Eco-design Regulation: Starting July 2026, certain provisions of the Eco-design Regulation will apply, focusing on the reduction of environmental impacts throughout product lifecycles and introducing restrictions on the destruction of unsold goods (see EU publishes eco-design regulation).

Transposition of the EU Energy Performance of Buildings Directive: Member States are required to integrate this directive into national laws by May 2026.

Transposition of the EU Industrial Emissions Directive 2.0: Member States are required to integrate this directive into national laws by July 1, 2026.

An Industrial Accelerator Act has been announced, with the proposal is expected on February 25, 2026, and expected to be adopted by the end of 2026. This Regulation aims at accelerating industrial production while contributing to the Union’s climate objective.

This series of initiatives highlights the EU’s continued focus on improving transparency to better protect consumers and markets.

While the reduced scope of the CSRD eases the burden for many SMEs, sustainability remains a priority due to market expectations, supervisory guidance, and information demands from larger companies. Voluntary SME-focused standards, designed to help suppliers respond proportionally, are expected to gain traction as larger companies pass down their data requirements (see Voluntary sustainability reporting standard for SMEs).

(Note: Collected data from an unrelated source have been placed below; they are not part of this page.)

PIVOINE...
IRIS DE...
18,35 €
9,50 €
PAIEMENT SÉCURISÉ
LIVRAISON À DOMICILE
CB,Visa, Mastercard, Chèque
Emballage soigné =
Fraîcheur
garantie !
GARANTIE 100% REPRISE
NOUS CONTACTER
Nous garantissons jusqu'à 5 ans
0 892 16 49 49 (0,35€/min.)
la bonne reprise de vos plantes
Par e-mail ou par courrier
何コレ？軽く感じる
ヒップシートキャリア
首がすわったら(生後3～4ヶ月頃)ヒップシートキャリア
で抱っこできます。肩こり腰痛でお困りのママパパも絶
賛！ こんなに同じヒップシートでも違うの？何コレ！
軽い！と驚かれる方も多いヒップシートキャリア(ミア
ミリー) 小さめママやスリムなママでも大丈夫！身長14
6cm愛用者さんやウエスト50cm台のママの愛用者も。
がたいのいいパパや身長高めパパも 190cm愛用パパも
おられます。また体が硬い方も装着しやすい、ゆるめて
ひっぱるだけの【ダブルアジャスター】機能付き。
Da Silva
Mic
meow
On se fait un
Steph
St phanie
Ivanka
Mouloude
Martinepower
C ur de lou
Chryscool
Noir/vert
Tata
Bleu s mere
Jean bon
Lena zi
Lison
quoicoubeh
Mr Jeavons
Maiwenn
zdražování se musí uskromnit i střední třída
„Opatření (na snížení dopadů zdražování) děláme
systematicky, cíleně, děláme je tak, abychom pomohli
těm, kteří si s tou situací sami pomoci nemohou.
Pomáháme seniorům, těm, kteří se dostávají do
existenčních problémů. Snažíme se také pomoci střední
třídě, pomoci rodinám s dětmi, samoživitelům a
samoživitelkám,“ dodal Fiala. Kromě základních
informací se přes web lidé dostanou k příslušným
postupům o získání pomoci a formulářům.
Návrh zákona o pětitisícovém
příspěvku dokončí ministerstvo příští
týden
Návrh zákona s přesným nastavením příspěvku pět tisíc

Furthermore, as we noted in our article last year, sustainability requirements should not be viewed merely as a compliance exercise but as an opportunity to reshape business strategies for competitive advantage and risk management. For investors, the realities of climate change and political instability remain key risk factors, maintaining strong demand for credible sustainability and transition strategies backed by reliable metrics. Where regulation falls short, it is likely that market forces will step in to address the gap.

Conclusion

Europe’s sustainability journey in 2025 followed two key paths. One path reduced regulatory pressure by narrowing the CSRD’s scope, deferring implementation phases, simplifying the ESRS, and focusing CS3D on the largest companies. The other path strengthened market oversight by regulating labels, ratings, and prospectus disclosures, while rolling out product and building policies in 2026. These paths will converge in practice over the coming year. If companies use regulatory simplifications to prioritize material issues rather than reduce transparency, and if assurance processes and market-level controls work as intended, investors should still receive reliable, comparable data to assess risk and fund the transition. However, questions remain about data consistency, given the absence of sector-specific ESRS and fewer mandated metrics, which could impact comparability across industries. Even so, balancing measures such as assurance, ESMA-supervised ratings, prospectus-level ESG disclosures, and consumer-protection rules will hopefully enhance credibility in sustainability claims.